L'homme noir avait attiré un escabeau et s'asseyait à quelques pas du prisonnier. La lueur rougeâtre de la lanterne accusait leurs différences : l'un, massif, taillé d'une pièce, l'autre hermétique, protégé par la cuirasse de son ironie. Quand le Rescator s'était assis, Berne avait remarqué son geste pour rejeter son manteau en arrière, la grâce assurée et naturelle de la main, quand elle se posait, comme par mégarde, sur la crosse d'argent du long pistolet.

« Un gentilhomme, se dit-il, un bandit, mais un homme de haut rang, sans nul doute. Que suis-je en face de lui ?... »

– Non ! répéta le Rescator, vous ne vous êtes pas fiés à moi. Vous ne me connaissiez pas, vous n'avez passé avec moi aucun contrat. Vous avez couru vers mon navire pour sauver vos vies et moi je vous ai embarqués, c'est tout. Ne croyez pas pourtant que je refuse les devoirs de l'hospitalité que je vous ai accordée. Vous êtes mieux logés et nourris que mon propre équipage et aucune de vos femmes et de vos filles ne peut se plaindre d'avoir été molestée ou seulement importunée.

– Dame Angélique...

– Dame Angélique n'est même pas huguenote. Je l'ai connue bien avant qu'elle ne se mêle de citer la Bible. Je ne la considère pas comme une de vos femmes...

– Mais elle sera bientôt la mienne, jeta Berne. Et, à ce titre, je lui dois protection. Hier soir, j'avais promis de la tirer de vos griffes si nous ne la voyions pas revenir au bout d'une heure. Il se pencha en avant, et ce mouvement fit tinter les chaînes qu'il avait aux mains et aux pieds.

– Pourquoi la porte de l'entrepont était-elle verrouillée ?

– Pour vous donner le plaisir de la défoncer à coups d'épaule comme vous l'avez fait, maître Berne.

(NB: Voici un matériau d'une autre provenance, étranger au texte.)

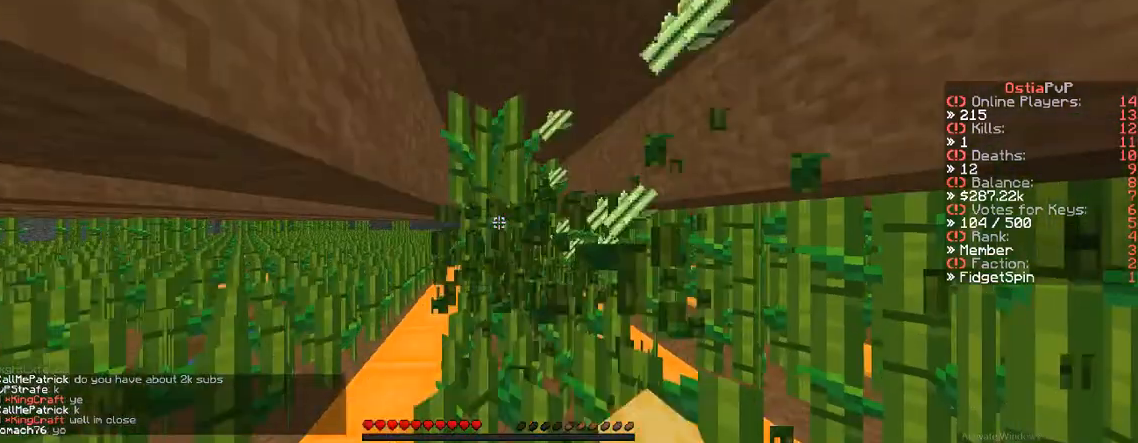
{"keys": ["w"], "events": [[267, "d", "down"], [267, "w", "up"], [467, "d", "up"], [467, "w", "down"]]}
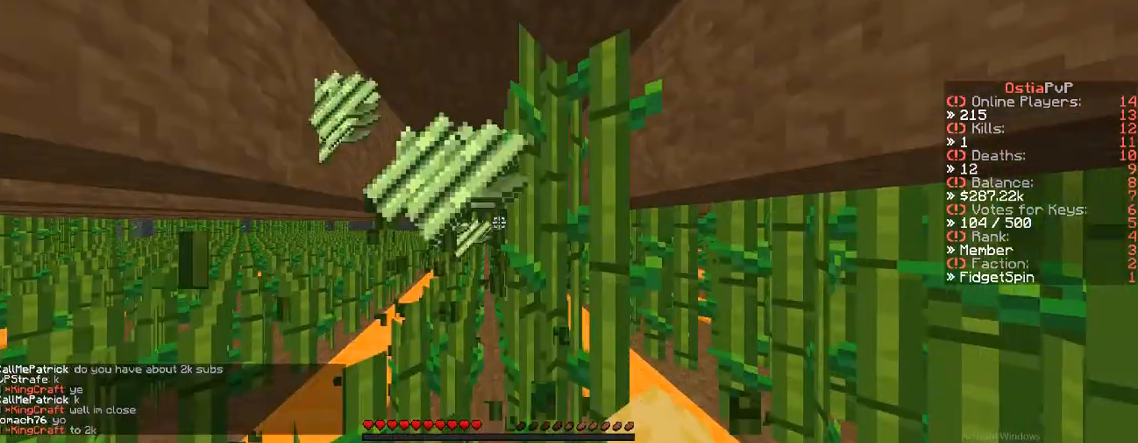
{"keys": ["a", "w"], "events": [[267, "a", "down"], [267, "w", "up"], [433, "w", "down"]]}
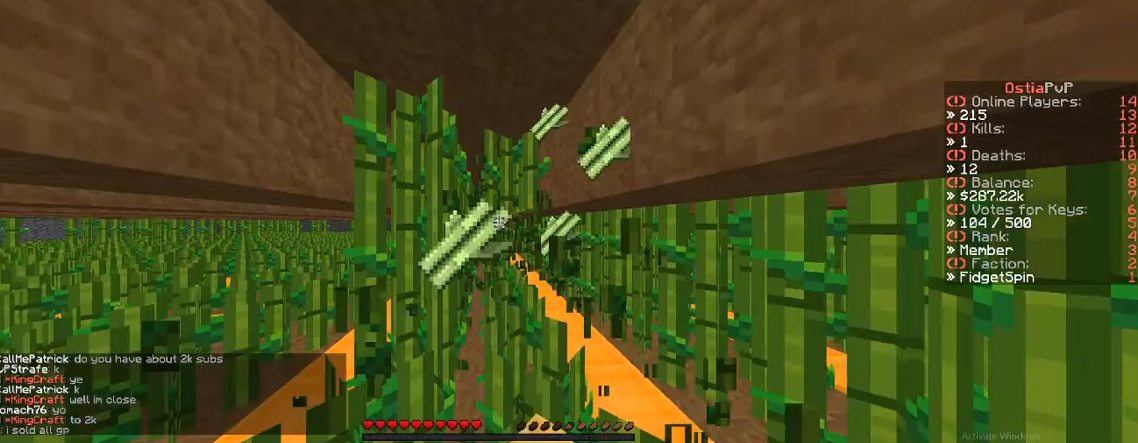
{"keys": ["d"], "events": [[183, "a", "up"], [183, "d", "down"], [367, "w", "up"]]}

La patience commençait à abandonner le Rochelais. Il souffrait beaucoup de ses blessures et les tourments de son esprit et de son cœur lui semblaient encore pires. Il avait vécu ces dernières heures dans un demi-délire où, par éclairs, il se revoyait dans ses magasins de La Rochelle, sa plume d'oie à la main, devant son livre de comptes. Il ne pouvait plus croire à la vie droite et réglée qui avait été la sienne jusqu'alors. Tout commençait sur ce navire maudit avec la brûlure corrosive d'une âcre jalousie qui déformait ses pensées. Sentiment auquel il ne parvenait pas à donner de nom car il ne l'avait jamais éprouvé auparavant. Il eût voulu s'en débarrasser comme d'une tunique de Nessus. Il avait souffert comme d'un coup de poignard, lorsque l'autre lui avait fait remarquer qu'Angélique n'était pas des leurs. Car c'était vrai. Elle était venue parmi eux, elle avait été au cœur de leur révolte et de leur combat, elle les avait sauvés au péril de sa vie, mais elle restait en dehors d'eux, d'une autre essence. Son mystère si proche et pourtant inaccessible ajoutait à sa séduction.